Requirement: Extend the post on coupled random walks and their stopping times, picking up after its final line.

Extract:
-- Opening Marker --
By coupling (since $G\geq F$), I know that there exist a pair of random variables $(X^{'},Y^{'})$ such that $X=X^{'}$ in distribution, $Y=Y^{'}$ in distribution, and $X^{'}\geq Y^{'}$ almost surely. Using this result, I also have $S_n^{X^{'}}=\sum_{i=1}^n X^{'}_i\geq \sum_{i=1}^n Y^{'}_i=S_n^{Y^{'}}$. Since this holds for all $n$, I am able to compare the following:

$$\tau_A^{X^{'}}=\inf\{n\geq 0:S_n^{X^{'}}\geq A\}$$ $$\tau_A^{Y^{'}}=\inf\{n\geq 0:S_n^{Y^{'}}\geq A\}$$ $$\tau_B^{X^{'}}=\inf\{n\geq 0:S_n^{X^{'}}\leq B\}$$ $$\tau_B^{Y^{'}}=\inf\{n\geq 0:S_n^{Y^{'}}\leq B\}$$

with $\tau_A^{X^{'}}\leq \tau_A^{Y^{'}}$ since $S_n^{Y^{'}}\geq A$ implies $S_n^{X^{'}}\geq A$ and similarly $\tau_B^{X^{'}}\geq \tau_B^{Y^{'}}$. Please see (for details).

Question: I wonder if

$$E[\min\{\tau_A^{X^{'}},\tau_B^{X^{'}}\}]\geq E[\min\{\tau_A^{Y^{'}},\tau_B^{Y^{'}}\}]$$

holds for any $(A,B)$ and $(X,Y)$.

Added:(12.05.2014)

I thought about using $$\min(a,b)=\frac{1}{2}(|a+b|-|a-b|)$$ the inequality became $$(E[\tau_A^{X^{'}}]-E[\tau_B^{Y^{'}}])-(E[\tau_A^{Y^{'}}]-E[\tau_B^{X^{'}}])\geq E[|\tau_A^{X^{'}}-\tau_B^{X^{'}}|]-E[|\tau_A^{Y^{'}}-\tau_B^{Y^{'}}|]$$ But I know $E[\tau_A^{X^{'}}]=\infty$ and therefore I dont know how one could go forward and what would be the role of increasing $\partial F/\partial G$.

Added:(14.05.2014)
-- Closing Marker --
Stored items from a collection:
-- Opening Marker --
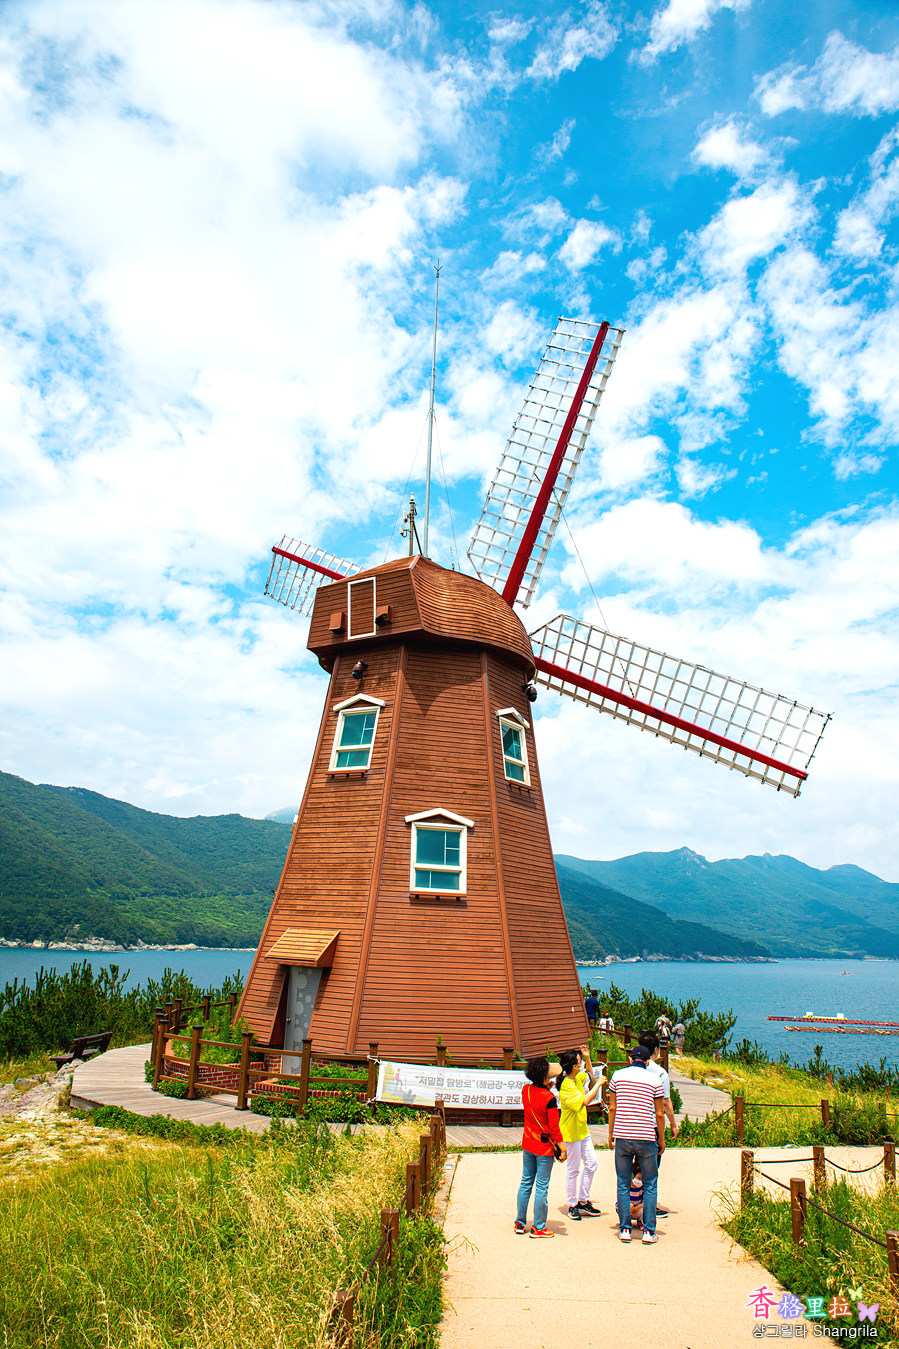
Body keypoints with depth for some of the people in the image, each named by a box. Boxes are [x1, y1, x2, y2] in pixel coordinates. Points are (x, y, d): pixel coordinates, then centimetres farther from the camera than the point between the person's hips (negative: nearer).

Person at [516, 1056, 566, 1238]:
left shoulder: (526, 1089, -3)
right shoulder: (549, 1098, -21)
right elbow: (553, 1126, -18)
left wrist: (546, 1087, 14)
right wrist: (562, 1146, -9)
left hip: (527, 1143, 6)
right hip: (544, 1147, -6)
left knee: (526, 1182, 16)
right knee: (542, 1187, 4)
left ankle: (520, 1223, 24)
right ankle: (538, 1227, 12)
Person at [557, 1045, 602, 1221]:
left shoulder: (578, 1077, 3)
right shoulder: (566, 1085, -24)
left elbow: (590, 1077, 25)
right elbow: (585, 1101, -28)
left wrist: (587, 1057, 10)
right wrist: (598, 1084, -17)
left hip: (583, 1128, 9)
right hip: (571, 1131, -9)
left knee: (591, 1165, 13)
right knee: (573, 1169, 2)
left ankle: (583, 1202, 26)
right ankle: (572, 1206, 18)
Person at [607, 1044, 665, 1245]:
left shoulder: (618, 1076, 2)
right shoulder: (654, 1081, -1)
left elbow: (612, 1108, 5)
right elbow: (659, 1114, 1)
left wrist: (611, 1134, 14)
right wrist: (661, 1138, 14)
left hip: (622, 1137, 1)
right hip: (646, 1138, -1)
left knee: (623, 1185, 10)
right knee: (650, 1186, 11)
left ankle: (624, 1229, 13)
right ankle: (648, 1231, 11)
-- Closing Marker --
Exercise output:
Please correct me if I am mistaken. It seems that we also have $$E[\min\{\tau_A^{X^{'}},\tau_B^{X^{'}}\}]=E[|\tau_A^{X^{'}}-\tau_B^{X^{'}}|]$$ $$E[\min\{\tau_A^{Y^{'}},\tau_B^{Y^{'}}\}]=E[|\tau_A^{Y^{'}}-\tau_B^{Y^{'}}|]$$

writing this result above we see that

$$E[\tau_B^{X^{'}}]-E[\tau_B^{Y^{'}}] \geq E[\tau_A^{Y^{'}}]-E[\tau_A^{X^{'}}]\quad\quad\quad\quad (*)$$

implies

$$E[\min\{\tau_A^{X^{'}},\tau_B^{X^{'}}\}]\geq E[\min\{\tau_A^{Y^{'}},\tau_B^{Y^{'}}\}]$$

therefore to show that $(*)$ indeed holds will be enough. Once again $E[\tau_A^{X^{'}}]=\infty$ and $E[\tau_A^{Y^{'}}]=\infty$. If such a comparison is possible then I would guess that $E[\tau_A^{Y^{'}}]-E[\tau_A^{X^{'}}]\geq 0$ because of stochastical ordering. We also know $E[\tau_B^{X^{'}}]-E[\tau_B^{Y^{'}}]\geq 0$.

My idea was using $\tau_A^{X^{'}}=\tau_{A_{\lim_{B\rightarrow\infty}}}^{X^{'}}=\inf\{n\geq 0:S_n^{X^{'}}\geq A,S_n^{X^{'}}\leq B\}$ and the same for $\tau_A^{Y^{'}}$. I hope that this formulation could give me $$E[\tau_{A_{\lim_{B\rightarrow\infty}}}^{Y^{'}}]-E[\tau_{A_{\lim_{B\rightarrow\infty}}}^{X^{'}}]=E[\tau_A^{Y^{'}}]-E[\tau_A^{X^{'}}]<\infty$$

Can?

I asked the same question in mathstackexchange in two parts. I have a counterexample if $\partial F/\partial G$ is not necessarily increasing. However, I wonder very much if the claim holds with this monotonicity condition or not. Unfortunately, I seem to be hopeless to deal with this problem.

I will really appreciate any help. Thank you very much.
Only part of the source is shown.